---------- EXERCISE MATERIAL

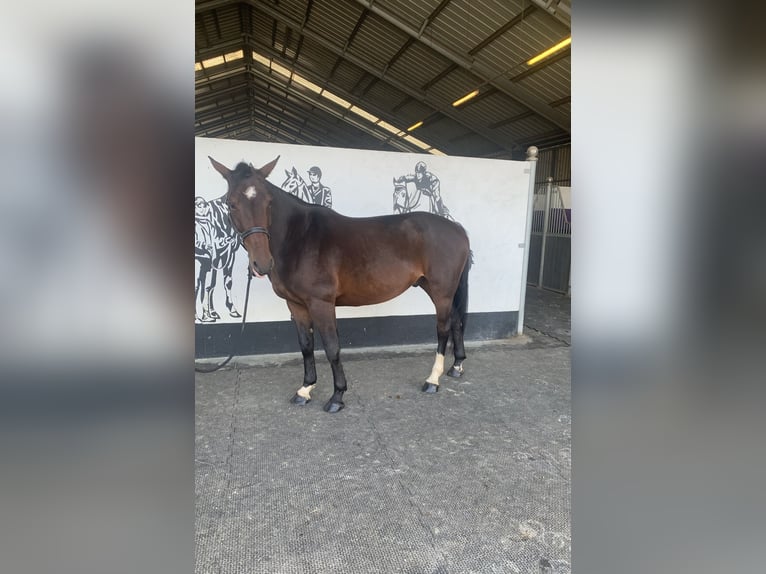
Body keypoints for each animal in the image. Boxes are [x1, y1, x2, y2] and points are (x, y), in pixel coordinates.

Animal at [209, 156, 471, 413]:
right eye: (231, 203)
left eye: (268, 202)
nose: (262, 264)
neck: (300, 238)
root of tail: (457, 228)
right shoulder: (296, 305)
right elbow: (306, 345)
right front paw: (305, 390)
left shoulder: (321, 303)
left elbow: (331, 347)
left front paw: (337, 396)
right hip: (434, 287)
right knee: (456, 320)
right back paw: (456, 367)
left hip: (441, 291)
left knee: (443, 328)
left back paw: (432, 380)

--------------------

*PROBLEM REQUIREMENTS*: Leaving out all pictures, transcribe the listing exactly.

*EXERCISE SOLUTION*:
Body keypoints for each animal in the image. Boxes are [x1, y1, x2, y2] and points are (x, y), in pixel coordinates.

Animal at [209, 156, 471, 413]:
right eye: (231, 203)
left eye: (268, 202)
nose: (262, 264)
neck: (300, 238)
root of tail: (457, 228)
right shoulder: (296, 305)
right elbow: (306, 345)
right front paw: (305, 390)
left shoulder: (321, 303)
left elbow: (331, 347)
left front paw: (337, 396)
right hip: (434, 287)
right knee: (456, 320)
right back paw: (456, 367)
left hip: (441, 291)
left knee: (443, 328)
left back paw: (432, 380)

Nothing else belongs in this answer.